Okay, I understand and thanks a lot. This will definitely help me in my writing especially understanding this blasted thesaurus.Tip: It's not how you say things; it's what you say. Sure, part of telling a good story is doing it in a way that grips a reader, but fic quality isn't always increased by word variety unless you've got a lot of repetition going on. Repetition, meanwhile, isn't necessarily solved by replacing single words. If you're encountering a lot of repetition issues, you may actually need an entire rephrasing instead -- as in, restructuring a paragraph or an image in order to go at details from a different angle or simplifying what you're saying to merge descriptions into one block. For example, if you're describing Jane going to the store, you'd cut out a lot of repetition by describing her opening the door only once. Some writers -- especially new ones -- sometimes feel the need to describe the door in heavy detail, and in doing so, they end up mentioning that she's leaving more than once.

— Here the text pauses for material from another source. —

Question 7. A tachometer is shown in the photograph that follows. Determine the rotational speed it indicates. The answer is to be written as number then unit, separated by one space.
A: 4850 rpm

Simplifying your narration = boiling down your paragraphs to only what you need to convey.
That being said, Quilava's got the basic point, but let me expand by explaining what I passed to him. It's okay to use different words, especially if you have no choice but to use similar words in a sentence or paragraph. The trick is that you never want to use words you aren't completely familiar with. That sounds like exactly what Quilava was saying, but what I mean is use a dictionary, not a thesaurus. Thesauri are great jumping-off points, but new writers get in the habit of using only them. Unfortunately, thesauri do two things that can trip you up. First, they usually give you approximate synonyms (words that technically mean the same thing or roughly the same thing but don't actually carry the same meaning in context, like the words "whispered" and "mumbled"), rather than exact synonyms. Second, they never tell you what each synonym actually means. If you find a word via the thesaurus, look it up and familiarize yourself with its meaning. Google it to find out how people use it in a sentence. Don't use it until you know exactly how it works. Otherwise, yeah, you'll end up using it awkwardly.

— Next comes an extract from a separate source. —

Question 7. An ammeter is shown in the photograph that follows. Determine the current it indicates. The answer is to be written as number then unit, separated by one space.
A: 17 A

And it doesn't even really take that much effort, either. Most of the time, you can find both synonyms and definitions via quick Google searches. Typing in "synonym" and whatever word you're trying to replace via Google yields you plenty of online thesauri, "define: [insert word here]" written into a Google search bar turns the engine into a dictionary, and, well, Googling the word by itself gets you examples. With a fast enough internet connection, you'll have a word, its definition, and how it's used in a sentence in under a minute. Yes, it's extra work, but hey, you're a writer. Writing isn't always just about sitting down and having your fingers cough up words. (Weird analogy, I know.)
To answer the question directly, most of what I struggle with is finding the time and energy to write. My biggest fic is on an ongoing hiatus that started in August (not including chapter edits) because I just couldn't push myself to write more. Either I was working on a project for school until I passed out, or I spent all day running around until I passed out. When I did get a day off, all I'd really want to do is lie around and do nothing, and even then, I was thinking about something else. I'm hoping this year, I can train myself to have decent time management skills, but... *shrug*
Then there's the lack of motivation brought on by a lack of confidence in my own writing, but eh, everyone gets that.
And also, there's my habit of being repetitive at times. I can point it out in others' work, but sometimes, I proofread too quickly to catch it myself. Oops. (Hey, that's what a beta is for anyway, right?)